Stored data entries:
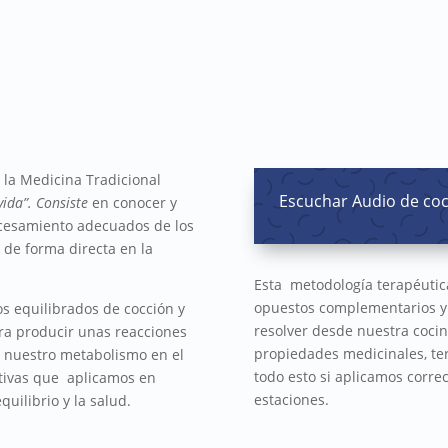
 la Medicina Tradicional
Escuchar Audio de coc
vida”. Consiste
en conocer y
ocesamiento adecuados de los
 de forma directa en la
Esta metodología terapéutica
opuestos complementarios yi
os equilibrados de cocción y
resolver desde nuestra cocin
ara producir unas reacciones
propiedades medicinales, ter
e nuestro metabolismo en el
todo esto si aplicamos corre
tivas que aplicamos en
estaciones.
uilibrio y la salud.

* **WHAT YOU NEED TO DO**: Nothing but the lines from the one containing "de forma directa en la" to the end of the entries belongs in the answer, and each must match exactly.

* **SOLVED EXERCISE**:
 de forma directa en la
Esta metodología terapéutica
opuestos complementarios yi
os equilibrados de cocción y
resolver desde nuestra cocin
ara producir unas reacciones
propiedades medicinales, ter
e nuestro metabolismo en el
todo esto si aplicamos corre
tivas que aplicamos en
estaciones.
uilibrio y la salud.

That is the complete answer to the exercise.